- **RECORDS FOR PROCESSING**
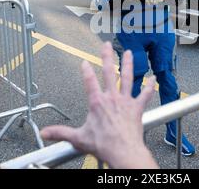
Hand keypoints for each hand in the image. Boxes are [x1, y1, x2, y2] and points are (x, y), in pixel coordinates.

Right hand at [40, 42, 157, 168]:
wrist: (123, 151)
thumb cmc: (103, 145)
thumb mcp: (78, 138)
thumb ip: (61, 133)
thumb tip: (45, 133)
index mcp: (97, 103)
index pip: (89, 81)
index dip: (85, 70)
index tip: (84, 62)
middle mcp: (112, 98)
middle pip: (108, 72)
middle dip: (106, 57)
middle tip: (106, 45)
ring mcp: (125, 101)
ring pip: (127, 78)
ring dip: (127, 64)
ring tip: (128, 53)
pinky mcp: (137, 108)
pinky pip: (145, 94)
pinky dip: (150, 86)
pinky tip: (153, 78)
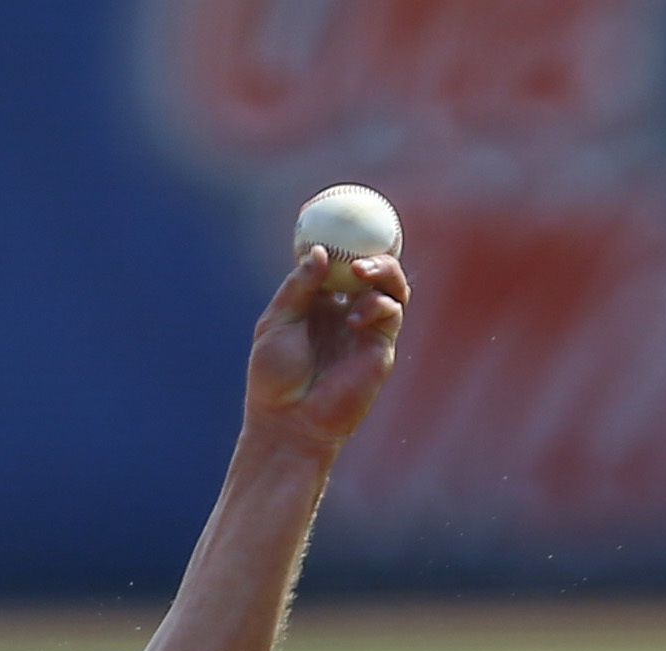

- **DIRECTIONS**
Give back exactly the lines from the opening of the listing through the line holding "middle pip: (108, 72)", both ends included, with every picture omitted.

- **RESPONSE**
Hand keypoints for each hand in the image. Boxes are [x1, y1, x2, y2] and points are (x, y), in pixel coordinates.

Right hand at [40, 42, 157, 168]:
wrist: (123, 151)
thumb cmc: (103, 145)
thumb mcp: (78, 138)
thumb ip: (61, 133)
thumb tip: (45, 133)
index mcp: (97, 103)
index pip: (89, 81)
index dip: (85, 70)
index tip: (84, 62)
middle mcp: (112, 98)
middle pip: (108, 72)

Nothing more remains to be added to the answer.